Consider Yellowstone again. It’s home to the last remaining herd of genetically pure American bison — animals that haven’t been crossbred with cattle. Ranchers, myself included, would love the chance to help restore these majestic creatures on private land. But the federal government won’t allow it.

So what do they do when the herd gets too big?

They kill them. Bulldoze them into mass graves. That’s not conservation. That’s bureaucratic malpractice.

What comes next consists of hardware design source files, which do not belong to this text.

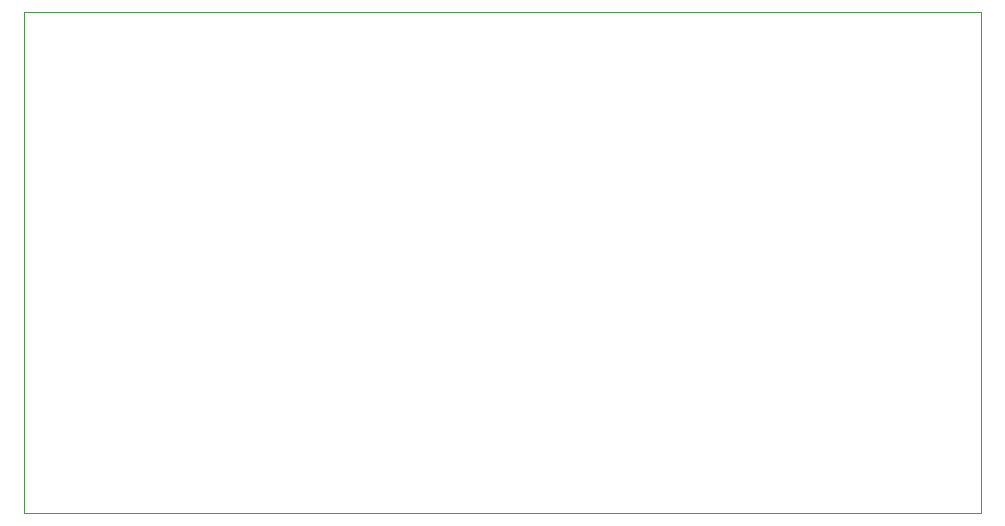
<source format=gbr>
G04 #@! TF.GenerationSoftware,KiCad,Pcbnew,(5.1.7)-1*
G04 #@! TF.CreationDate,2020-11-03T16:32:40+01:00*
G04 #@! TF.ProjectId,Timer,54696d65-722e-46b6-9963-61645f706362,rev?*
G04 #@! TF.SameCoordinates,Original*
G04 #@! TF.FileFunction,Profile,NP*
%FSLAX46Y46*%
G04 Gerber Fmt 4.6, Leading zero omitted, Abs format (unit mm)*
G04 Created by KiCad (PCBNEW (5.1.7)-1) date 2020-11-03 16:32:40*
%MOMM*%
%LPD*%
G01*
G04 APERTURE LIST*
G04 #@! TA.AperFunction,Profile*
%ADD10C,0.050000*%
G04 #@! TD*
G04 APERTURE END LIST*
D10*
X110000000Y-98400000D02*
X110000000Y-56000000D01*
X191000000Y-98400000D02*
X110000000Y-98400000D01*
X191000000Y-56000000D02*
X191000000Y-98400000D01*
X110000000Y-56000000D02*
X191000000Y-56000000D01*
M02*

</source>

And don’t even get me started on bald eagles — majestic symbols of American freedom and a federally protected endangered species, now regularly slaughtered by wind turbines. I have pictures of piles of dead bald eagles. Where’s the outrage?

Biden’s federal land-grab

Some argue that states can’t afford to manage this land themselves. But if the states can’t afford it, how can Washington? We’re $35 trillion in debt. Entitlements are strained, infrastructure is crumbling, and the Bureau of Land Management, Forest Service, and National Park Service are billions of dollars behind in basic maintenance. Roads, firebreaks, and trails are falling apart.

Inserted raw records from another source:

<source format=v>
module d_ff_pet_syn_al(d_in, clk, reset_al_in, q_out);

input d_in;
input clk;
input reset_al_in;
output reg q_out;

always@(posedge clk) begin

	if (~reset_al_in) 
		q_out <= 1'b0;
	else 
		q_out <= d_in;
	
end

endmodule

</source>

The Biden administration quietly embraced something called the “30 by 30” initiative, a plan to lock up 30% of all U.S. land and water under federal “conservation” by 2030. The real goal is 50% by 2050.

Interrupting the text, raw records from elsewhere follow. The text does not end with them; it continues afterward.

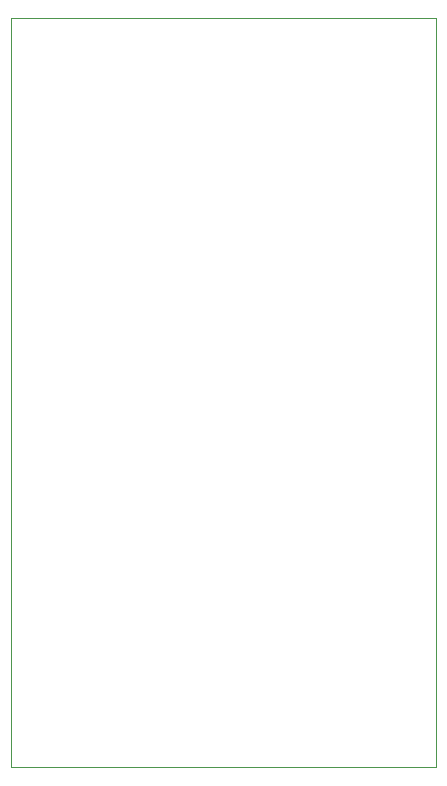
<source format=gbo>
%TF.GenerationSoftware,KiCad,Pcbnew,8.0.8*%
%TF.CreationDate,2025-05-01T15:14:52+05:30*%
%TF.ProjectId,smart_ringfinal,736d6172-745f-4726-996e-6766696e616c,rev?*%
%TF.SameCoordinates,Original*%
%TF.FileFunction,Legend,Bot*%
%TF.FilePolarity,Positive*%
%FSLAX46Y46*%
G04 Gerber Fmt 4.6, Leading zero omitted, Abs format (unit mm)*
G04 Created by KiCad (PCBNEW 8.0.8) date 2025-05-01 15:14:52*
%MOMM*%
%LPD*%
G01*
G04 APERTURE LIST*
G04 Aperture macros list*
%AMRoundRect*
0 Rectangle with rounded corners*
0 $1 Rounding radius*
0 $2 $3 $4 $5 $6 $7 $8 $9 X,Y pos of 4 corners*
0 Add a 4 corners polygon primitive as box body*
4,1,4,$2,$3,$4,$5,$6,$7,$8,$9,$2,$3,0*
0 Add four circle primitives for the rounded corners*
1,1,$1+$1,$2,$3*
1,1,$1+$1,$4,$5*
1,1,$1+$1,$6,$7*
1,1,$1+$1,$8,$9*
0 Add four rect primitives between the rounded corners*
20,1,$1+$1,$2,$3,$4,$5,0*
20,1,$1+$1,$4,$5,$6,$7,0*
20,1,$1+$1,$6,$7,$8,$9,0*
20,1,$1+$1,$8,$9,$2,$3,0*%
G04 Aperture macros list end*
%ADD10C,2.109000*%
%ADD11RoundRect,0.102000X-0.749000X-0.749000X0.749000X-0.749000X0.749000X0.749000X-0.749000X0.749000X0*%
%ADD12C,1.702000*%
%TA.AperFunction,Profile*%
%ADD13C,0.050000*%
%TD*%
G04 APERTURE END LIST*
%LPC*%
D10*
%TO.C,U1*%
X126950000Y-122025000D03*
X124410000Y-122025000D03*
X121870000Y-122025000D03*
X119330000Y-122025000D03*
X114250000Y-122025000D03*
X116790000Y-122025000D03*
X109170000Y-137265000D03*
X109170000Y-122025000D03*
X111710000Y-137265000D03*
X114250000Y-137265000D03*
X116790000Y-137265000D03*
X119330000Y-137265000D03*
X121870000Y-137265000D03*
X124410000Y-137265000D03*
X126950000Y-137265000D03*
X111710000Y-122025000D03*
%TD*%
D11*
%TO.C,S1*%
X133075000Y-126475000D03*
D12*
X133075000Y-130975000D03*
X139575000Y-126475000D03*
X139575000Y-130975000D03*
%TD*%
%LPD*%
D13*
X106045000Y-117030000D02*
X142065000Y-117030000D01*
X142065000Y-180405000D01*
X106045000Y-180405000D01*
X106045000Y-117030000D01*
M02*

</source>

That entails half of the country being taken away from you, controlled not by the people who live there but by technocrats in D.C.

You think that won’t affect your ability to hunt, fish, graze cattle, or cut timber? Think again. It won’t be conservatives who stop you from building a cabin, raising cattle, or teaching your grandkids how to shoot a rifle. It’ll be the same radical environmentalists who treat land as sacred — unless it’s your truck, your deer stand, or your back yard.

Land as collateral

Moreover, the U.S. Treasury is considering putting federally owned land on the national balance sheet, listing your parks, forests, and hunting grounds as collateral.

What happens if America defaults on its debt?

David McNew / Stringer | Getty Images

Do you think our creditors won’t come calling? Imagine explaining to your kids that the lake you used to fish in is now under foreign ownership, that the forest you hunted in belongs to China.

This is not hypothetical. This is the logical conclusion of treating land like a piggy bank.

The American way

There’s a better way — and it’s the American way.

Let the people who live near the land steward it. Let ranchers, farmers, sportsmen, and local conservationists do what they’ve done for generations.

Did you know that 75% of America’s wetlands are on private land? Or that the most successful wildlife recoveries — whitetail deer, ducks, wild turkeys — didn’t come from Washington but from partnerships between private landowners and groups like Ducks Unlimited?

Private stewardship works. It’s local. It’s accountable. It’s incentivized. When you break it, you fix it. When you profit from the land, you protect it.

This is not about selling out. It’s about buying in — to freedom, to responsibility, to the principle of constitutional self-governance.

So when you hear the pundits cry foul over 3 million acres of federal land, remember: We don’t need Washington to protect our land. We need Washington to get out of the way.

Because this isn’t just about land. It’s about liberty. And once liberty is lost, it doesn’t come back easily.